SpaceX moved closer to spaceflight history last night as their Falcon 9 rocket rose from its launch pad, sending the Dragon capsule on a journey to berth with the International Space Station. Liftoff occurred at 3:44AM EDT (7:44 UTC) from Cape Canaveral's Launch Complex 40. The ten-minute flight was a complete success, ending with the Dragon capsule sailing gently into low-Earth orbit.
SpaceX's Falcon 9 lifts off
SpaceX's Falcon 9 rocket and Dragon capsule begin to rise from the launchpad on May 22, 2012 at 3:44AM EDT (7:44 UTC). The mission, COTS 2, marks the first-ever attempt to berth a privately-owned spacecraft with the International Space Station.
A nominal main engine cutoff occurred three minutes into flight, as two of the first stage's Merlin 1C engines fell silent. Moments later, the remaining seven shut down, and the Falcon's first stage was jettisoned. A few seconds later, the upper stage's single Merlin vacuum engine ignited, glowing orange-red as viewed from a real-time camera on the rocket.
Breaking long-held conventions in American spaceflight commentary, SpaceX announcers called out the rocket's velocity and distance in metric units. Scores of Internet users tuned in to watch the event online via simultaneous SpaceX and NASA webcasts, making the hashtag #DragonLaunch the number-one trending topic on Twitter.
Cheers erupted in SpaceX's Hawthorne, CA Mission Control Center when the Dragon was released from the Falcon's upper stage. The commercial spacecraft subsuquently deployed its solar arrays without a hitch, sparking a fresh round of cheers and high-fives among SpaceX employees. This was an important milestone for the company, as the first Dragon flight did not use solar arrays.

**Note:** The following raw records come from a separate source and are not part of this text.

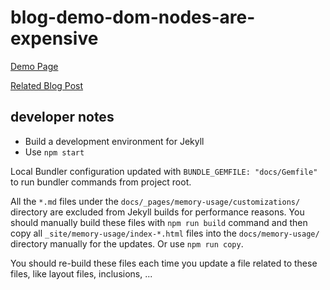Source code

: # blog-demo-dom-nodes-are-expensive

[Demo Page](https://xkema.github.io/blog-demo-dom-nodes-are-expensive/ "Blog Demo - Can We Uncomment HTML Comments with Javascript")

[Related Blog Post](https://xkema.github.io/2020/can-we-uncomment-html-comments-with-javascript "Can We Uncomment HTML Comments with JavaScript?")

## developer notes

- Build a development environment for Jekyll
- Use `npm start`

Local Bundler configuration updated with `BUNDLE_GEMFILE: "docs/Gemfile"` to run bundler commands from project root.

All the `*.md` files under the `docs/_pages/memory-usage/customizations/` directory are excluded from Jekyll builds for performance reasons. You should manually build these files with `npm run build` command and then copy all `_site/memory-usage/index-*.html` files into the `docs/memory-usage/` directory manually for the updates. Or use `npm run copy`.

You should re-build these files each time you update a file related to these files, like layout files, inclusions, ...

Here's a video of the solar array deployment, and the ensuing celebration:
Now safely in orbit, SpaceX's Dragon capsule must begin a challenging set of demonstration maneuvers to prove its readiness to approach and berth with the International Space Station. The first few of those milestones were met Tuesday morning, as the Dragon opened its bay door, exposing the sensors needed to approach the Inernational Space Station, as well as the grappling fixture that astronauts will snag with the station's robotic arm. The Dragon also successfully used its star tracker for navigation, and checked out its LIDAR and thermal imaging systems, both of which are required for berthing.
As the Dragon approaches the ISS, there will be opportunities to see both spacecraft in the sky at dusk and dawn. To see if the duo will be visible from your location, check out the Heavens Above website.